America is a Johnny Come Lately when it comes to cruel, wicked, frightening, and downright evil Christmas legends. Europeans have been at it for almost two millennium, and they have come up with more ways to frighten kids into behaving before the holidays than you could ever imagine.
On this side of the pond, parents resort to the usual “naughty or nice” warning and might even hint that Santa will not leave everything the kids want this holiday if they don’t behave. In the United States, the most extreme tale of Christmas woe we heard this year was one politically motivated department store Santa who gave a lecture on gun control to kids who asked for a toy pistol or rifle following the terrible tragedy in Newtown, Connecticut.
But in Europe, parents, religious figures, village elders, and children’s authors have been frightening the heck out of kids since time immemorial with tales that would ruin a good night’s sleep for a seasoned veteran of horror movies. Even if you have watched every single sequel to Friday The 13th, Nightmare on Elm Street, and Halloween ten times each, Krampus or Gryla will scare you into insomnia
Although it makes absolutely no sense to most sane human beings, poop and bowl movements seem to play a major role in two of the most unusual Christmas legends we have ever come across. From Catalonia comes the legend of The Caganer, based on the ancient tale of the evil man who has the bad taste to move his bowels while Christ was being born. He is graphically depicted as a peasant in a red hat, trousers to his knees, getting ready to go to the bathroom. When the city of Barcelona tried to join the 21st century in 2005 and ban The Caganer, riots ensued and the festival in his honor was restored.
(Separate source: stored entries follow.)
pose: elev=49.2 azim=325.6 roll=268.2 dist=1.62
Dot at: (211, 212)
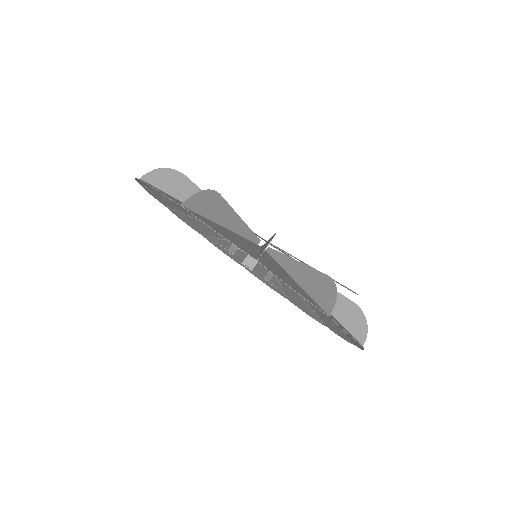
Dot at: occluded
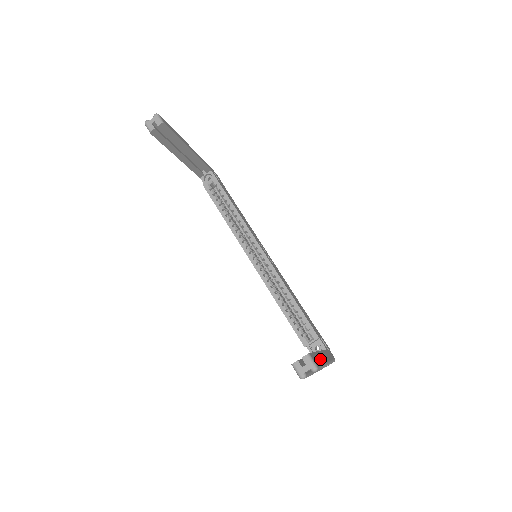
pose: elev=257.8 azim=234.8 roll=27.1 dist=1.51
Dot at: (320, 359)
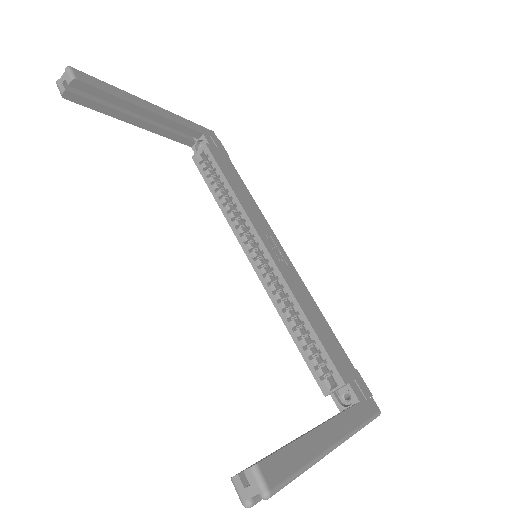
Dot at: (305, 452)
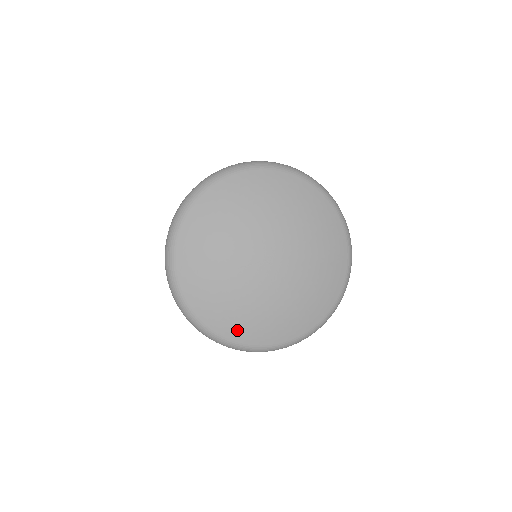
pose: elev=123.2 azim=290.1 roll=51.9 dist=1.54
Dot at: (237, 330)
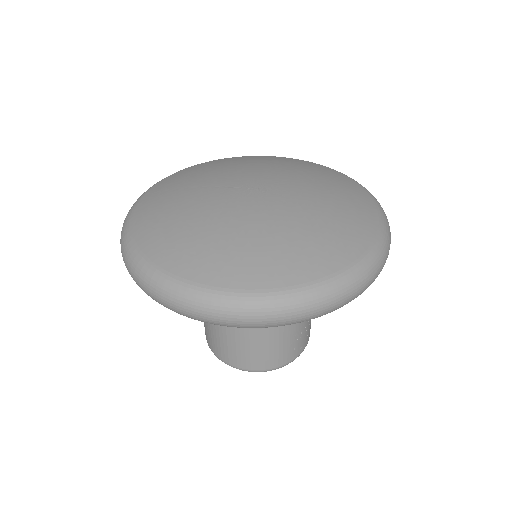
Dot at: (160, 242)
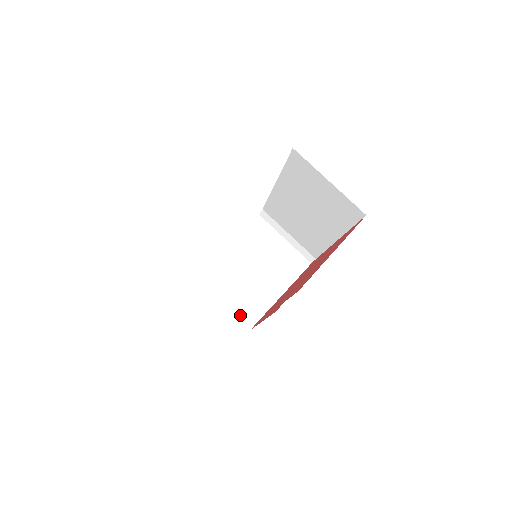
Another strange Spanish Christmas legend is Tio de Nadal, the log that literally poops out gifts including nuts and dried fruit. Rumor has it that if you place the log on the fire and children sing the Tio de Nadal song, the burning yule log will give more useful presents. Here is a verse of the song, translated to English, just in case you are inclined to give this a try over the holidays.
Poop Log, poop turron
Hazelnuts and cottage cheese.
If you don’t poop well,
I’ll hit you with a stick,
Leaving the world of bathroom humor behind us, we continue our journey to encounter trolls, demons, witches, and imps who are quite happy to eat bad little boys and girls on Christmas Eve. Austria gave us Krampus, a beast like monster who accompanies jolly Saint Nick on his rounds. Krampus has a wonderful job. He grabs any boy or girl who is bad and flings them straight into the pit of hell. Occasionally, he might save an especially plump youngster and eat him or her later.
Austrian kid are often spared a visits by Krampus because they may have already met up with Perchta on any of the traditional 12 nights that precede Christmas. Instead of flinging the misbehaving children to hell, Perchta has found a kinder and gentler way to deal with miscreants. She merely slits open the youngster’s belly and leaves the child to bleed to death.
Iceland is not quite Europe, but the country was settled by Europeans who brought their legends with them, including one nice old giantess named Grýla. She has a taste, literally, for naughty children, and, on Christmas, she just might pay a visit to an unlucky kid’s home and have the little tyke for a meal, preferably alive, kicking and raw.
From Germany comes Knecht Ruprecht, which translates to Farmhand Rupert or Servant Rupert. This delightful gentleman accompanies Santa on his yuletide journey, carrying a large bag of ashes. When the dynamic due encounters a bad boy or girl, good old Rupert gives the unlucky child a sound beating with his bag of ashes.
Rounding out the litany of strange European Christmas legends, we have a gaggle of witches, demons, imps, trolls, and other foul creatures who delight in beating children with sticks and brooms, stealing their presents, and tickling them mercilessly until the child is gasping for breath and pouring out the tears.
One might wonder why parents, priests, and town elders felt the need to tell tales like this to children in the first place. While we do understand the roots of fear during the dark ages, the Inquisition, and when the plague ravaged Europe, cruelty to children is inexcusable. Hopefully, these tales are now quaint legends to amuse adults and historians. It would be a shame if they were still in use today. That being said, we wish everyone a much kinder, gentler Christmas in 2012. Now, I must leave at once, my oldest child just used a stun gun on a guy named Krampus.